Passage:
Anquell McCollum (born 1973) is an American college basketball assistant coach for Fayetteville State University. McCollum previously coached college and high school basketball, and as a professional player he competed in numerous countries during a four-year career between 1996 and 2000. His collegiate career at Western Carolina University was also successful, as he was named the Southern Conference Player of the Year in 1996.

Early life
A native of Fayetteville, North Carolina, McCollum attended his hometown's E. E. Smith High School. In a game played on March 5, 1992, he set a then-state record with 24 three-point field goal attempts, which was later broken in 2004. Of the 24 attempts, McCollum made 11, which was also a state record at the time.

Source information:
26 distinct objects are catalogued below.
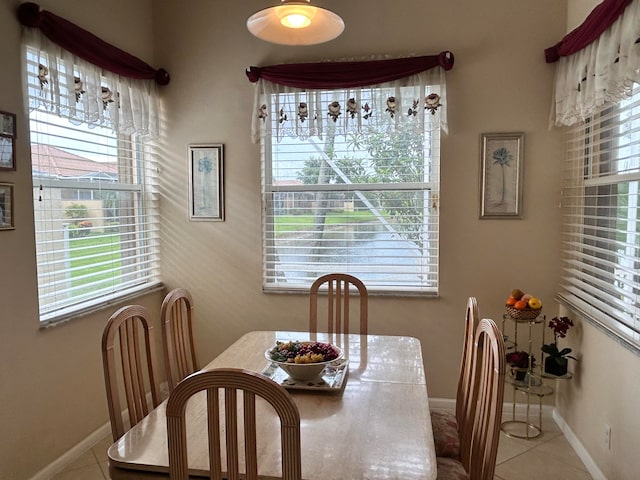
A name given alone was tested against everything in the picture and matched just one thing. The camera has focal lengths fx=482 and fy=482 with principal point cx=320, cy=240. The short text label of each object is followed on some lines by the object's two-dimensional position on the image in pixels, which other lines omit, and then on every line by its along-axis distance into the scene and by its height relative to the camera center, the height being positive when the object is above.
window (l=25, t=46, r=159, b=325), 2.46 +0.12
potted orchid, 2.73 -0.84
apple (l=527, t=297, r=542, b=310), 2.79 -0.56
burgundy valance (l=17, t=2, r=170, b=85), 2.28 +0.90
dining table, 1.29 -0.68
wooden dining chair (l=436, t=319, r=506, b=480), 1.43 -0.66
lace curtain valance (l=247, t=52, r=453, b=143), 3.02 +0.73
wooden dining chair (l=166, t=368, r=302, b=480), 1.07 -0.49
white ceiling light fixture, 1.76 +0.70
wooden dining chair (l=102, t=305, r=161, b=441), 1.63 -0.56
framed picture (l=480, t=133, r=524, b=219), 3.01 +0.21
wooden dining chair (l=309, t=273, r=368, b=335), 2.62 -0.51
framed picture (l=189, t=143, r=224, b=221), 3.39 +0.20
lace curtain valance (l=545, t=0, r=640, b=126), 1.96 +0.69
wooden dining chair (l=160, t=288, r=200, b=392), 2.06 -0.57
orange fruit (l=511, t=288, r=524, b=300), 2.88 -0.52
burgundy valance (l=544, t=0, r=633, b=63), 2.07 +0.87
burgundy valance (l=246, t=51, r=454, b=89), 2.99 +0.88
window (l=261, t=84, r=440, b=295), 3.13 +0.14
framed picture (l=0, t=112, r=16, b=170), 2.17 +0.31
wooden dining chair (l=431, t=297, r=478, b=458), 1.94 -0.88
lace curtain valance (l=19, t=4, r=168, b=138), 2.36 +0.68
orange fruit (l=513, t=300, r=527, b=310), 2.80 -0.57
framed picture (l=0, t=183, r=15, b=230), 2.18 +0.02
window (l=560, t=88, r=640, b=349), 2.17 -0.07
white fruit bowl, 1.76 -0.57
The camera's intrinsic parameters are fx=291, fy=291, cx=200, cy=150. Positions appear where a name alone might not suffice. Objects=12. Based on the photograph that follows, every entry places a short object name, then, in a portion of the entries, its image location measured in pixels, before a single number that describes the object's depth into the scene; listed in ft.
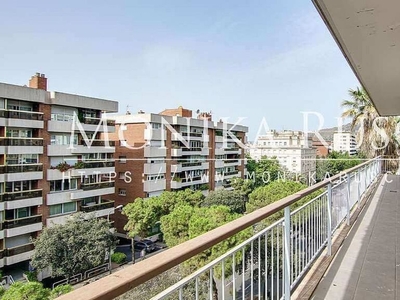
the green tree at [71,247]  42.60
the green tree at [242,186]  85.09
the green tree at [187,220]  36.62
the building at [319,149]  177.37
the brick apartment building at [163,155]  73.10
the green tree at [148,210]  53.42
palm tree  37.50
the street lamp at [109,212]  49.67
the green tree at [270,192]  45.26
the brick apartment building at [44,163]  45.96
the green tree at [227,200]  68.95
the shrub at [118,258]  53.10
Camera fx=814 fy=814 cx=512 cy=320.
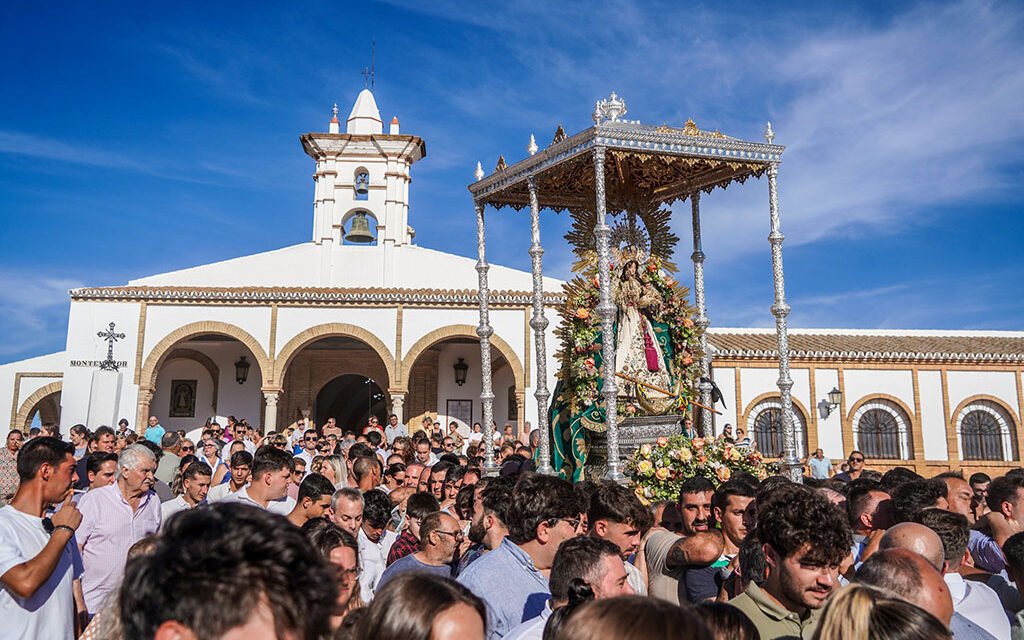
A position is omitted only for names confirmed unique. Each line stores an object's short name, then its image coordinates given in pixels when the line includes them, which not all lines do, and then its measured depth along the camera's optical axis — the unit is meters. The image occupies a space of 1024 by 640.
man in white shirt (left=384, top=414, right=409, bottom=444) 15.05
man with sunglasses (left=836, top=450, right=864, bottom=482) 10.71
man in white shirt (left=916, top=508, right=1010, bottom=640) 3.45
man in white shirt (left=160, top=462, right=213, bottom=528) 6.47
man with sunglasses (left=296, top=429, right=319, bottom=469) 11.43
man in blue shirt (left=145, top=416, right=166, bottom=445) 14.47
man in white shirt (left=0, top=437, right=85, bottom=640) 3.63
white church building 20.92
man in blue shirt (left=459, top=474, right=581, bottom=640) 3.45
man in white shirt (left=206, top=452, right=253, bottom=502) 6.51
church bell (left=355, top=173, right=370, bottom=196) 25.27
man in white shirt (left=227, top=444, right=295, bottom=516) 5.76
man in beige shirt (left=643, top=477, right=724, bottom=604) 4.27
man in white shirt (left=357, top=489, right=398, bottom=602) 5.11
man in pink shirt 4.99
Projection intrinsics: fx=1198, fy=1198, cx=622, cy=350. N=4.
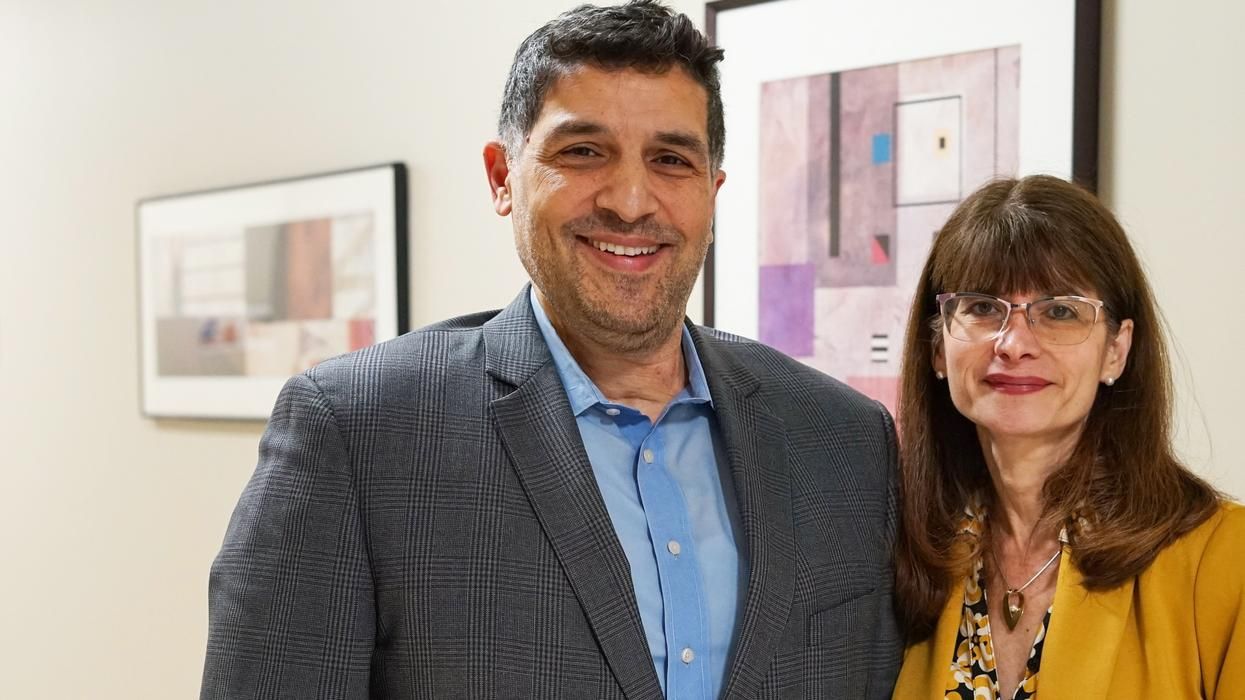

Task item A:
Please answer these questions from the Anquell McCollum passage, one line each:
(i) For which university is McCollum an assistant coach?
(ii) What honor did he receive in 1996?
(iii) How many three-point field goals did he make in the game on March 5, 1992?
Task item B:
Write the next part of the Anquell McCollum passage, picking up after its final sentence.

Your response A:
(i) Fayetteville State University
(ii) Southern Conference Player of the Year
(iii) 11

Your response B:
College and professional careers
McCollum played for the Western Carolina Catamounts between 1992–93 and 1995–96. As a freshman he secured a Southern Conference (SoCon) All-Freshmen Team selection. Between his sophomore and senior seasons, McCollum earned three All-SoCon tournament selections, was a two-time First Team All-SoCon player, and in 1995–96 he was named both the conference player of the year as well as the conference tournament's MVP. That season, McCollum averaged 25 points per game (ranked fifth nationally) and led the Catamounts to one of the most historic seasons in school history. Western Carolina began the 1995–96 season with a 3–10 overall record, but rattled off 11 wins in their final 13 games to clinch the Southern Conference South Division title with a 10–4 conference record; that was the school's first-ever SoCon basketball title. The Catamounts then went on to win all three SoCon Tournament games, including a win over Davidson, who at the time was on a 19-game winning streak. By winning the 1996 SoCon Tournament (of which McCollum was named MVP), Western Carolina clinched its first NCAA tournament berth. In the 1996 NCAA tournament, Western Carolina nearly became the first #16-seed to defeat a #1-seed when they narrowly lost to Purdue 73–71 in the opening round.

Following his collegiate career, McCollum did not get selected in the 1996 NBA Draft. He instead played professionally overseas, spending time in five different countries in four years before returning home to play in the United States Basketball League – his final stop before retiring. McCollum played in France (1996–97), Venezuela (1997–99), Colombia (1998), Hong Kong (1998), and the Dominican Republic (2000) during his tenure.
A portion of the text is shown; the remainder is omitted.